I didn’t write for a while because my family was here. My parents came out for two weeks and my aunt and uncle came out for one. It was the easiest two weeks I’ve spent in Italy and so, naturally, there are no good stories.
Skipping ahead, I came home to find Paldo had been shaved, Donatella’s laundry was hanging to dry in my room, and there was no toilet paper to be found. Donatella and I have also become engaged in a silent battle over my window, in which I open it all the way and she shuts it saying that she “thinks I’m cold”. I’m pretty sure I’m not cold, but maybe Donatella is right.

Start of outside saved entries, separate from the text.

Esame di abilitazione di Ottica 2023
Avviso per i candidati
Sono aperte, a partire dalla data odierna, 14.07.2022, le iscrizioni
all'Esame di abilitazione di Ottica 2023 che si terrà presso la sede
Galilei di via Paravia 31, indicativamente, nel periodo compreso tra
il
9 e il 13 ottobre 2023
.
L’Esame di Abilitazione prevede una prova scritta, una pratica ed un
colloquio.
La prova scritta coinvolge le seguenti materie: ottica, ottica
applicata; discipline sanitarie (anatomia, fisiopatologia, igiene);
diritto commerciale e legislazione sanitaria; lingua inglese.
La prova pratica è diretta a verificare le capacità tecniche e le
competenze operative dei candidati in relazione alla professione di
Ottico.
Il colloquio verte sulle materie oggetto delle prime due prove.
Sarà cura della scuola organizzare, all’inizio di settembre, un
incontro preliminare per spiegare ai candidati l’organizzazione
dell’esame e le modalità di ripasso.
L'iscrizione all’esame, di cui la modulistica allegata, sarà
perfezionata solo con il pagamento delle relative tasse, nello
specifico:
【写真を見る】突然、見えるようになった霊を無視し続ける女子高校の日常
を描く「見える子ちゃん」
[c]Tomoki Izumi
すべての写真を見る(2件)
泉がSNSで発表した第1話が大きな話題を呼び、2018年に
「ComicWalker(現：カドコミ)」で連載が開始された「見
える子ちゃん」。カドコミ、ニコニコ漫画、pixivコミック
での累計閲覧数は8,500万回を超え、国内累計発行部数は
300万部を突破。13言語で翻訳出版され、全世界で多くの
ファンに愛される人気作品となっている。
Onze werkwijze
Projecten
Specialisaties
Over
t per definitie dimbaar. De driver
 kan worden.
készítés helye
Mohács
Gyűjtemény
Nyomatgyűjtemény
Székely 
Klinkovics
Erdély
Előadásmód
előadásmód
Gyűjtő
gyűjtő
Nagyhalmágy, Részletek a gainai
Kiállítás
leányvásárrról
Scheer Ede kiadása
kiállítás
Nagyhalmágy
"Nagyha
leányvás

When my parents were here, I told them of my plan to go to Budapest and my mom said, “that’s so cool, I just read an article about how American women sometimes get snatched out of taxis and are never seen or heard from again” (Thanks, Mom), so I had that to think about on the way over. Actually the way to the hostel was fine. I took a shuttle from the airport that got me almost to the exact right place. My flight was more of a problem. About five minutes into the trip from Munich the stewardess came on the intercom and said, “We’re running a bit short on oxygen for this trip. If anybody starts feeling lightheaded or nauseous PLEASE say something”. I thought this was weird, because if they had extra oxygen to give out, why not start with that? But nobody passed out, so I think Lufthansa airlines is going to call that a win.
My hostel is great. It’s the most social place I’ve stayed at yet. There are drinking games every night at 9 (which my tiny liberal arts college did not even remotely prepare me for) and then one of the staff members took us to a bar and then a club. Actually, I was originally worried the hostel would be too social for me. When I checked in the woman at the desk gave me a wristband with the hostel’s address on it and said that it was “in case I needed help getting home” and I felt like I’d accidentally leveled up on a video game I only partially understood how to play.
If I was going to do my study abroad trip again, I’d spend more time traveling alone. It’s not hard to make friends in a hostel. There are all sorts of interesting people here, a doctor, a philosophy PhD, a journalist, a soap vender and many many students.
On my long walk of the city, I came to one of the bridges with a railing low enough and flat enough for people to sit on. The only problem was it came to about my shoulder, so I had to run jump and splat onto the side to get up. Then I stayed up for a while, enjoying the sunshine and the view of other tourists sprinting into the side of the bridge on either side of me.
I think if Vienna and Prague had a love child, it’d be a lot like Budapest. I like it a lot and also I’m a little upset that cities in Europe have started to remind me of one another. I’d like every place I got to feel completely unique, but it’s hard when you’ve been traveling around a lot. It’s so easy to travel in Europe that I think it’s a little too easy for the novelty to wear off. I understand now the people who travel to European cities and spend their time partying all night and sleeping in until the afternoon. When you travel a lot it becomes more about making the experience right for you, not just experiencing the place. For me, this means enjoying the parks more. When I first got to Europe I didn’t want to be anywhere that didn’t feel unique to the cities. Now I go further away from the centers, trying to see what places are like for the people who live there and not just the tourists. There are some lovely parks in Budapest.
My friends are coming out tomorrow sometime.I almost wish I was going to be here the whole time by myself. I think it’ll be harder to talk and meet new people with them around, but I’m sure it’ll be nice to have friends here too. Tonight the hostel organized a very cheap cruise that we’re going to be taking for two and a half hours down the Danube River.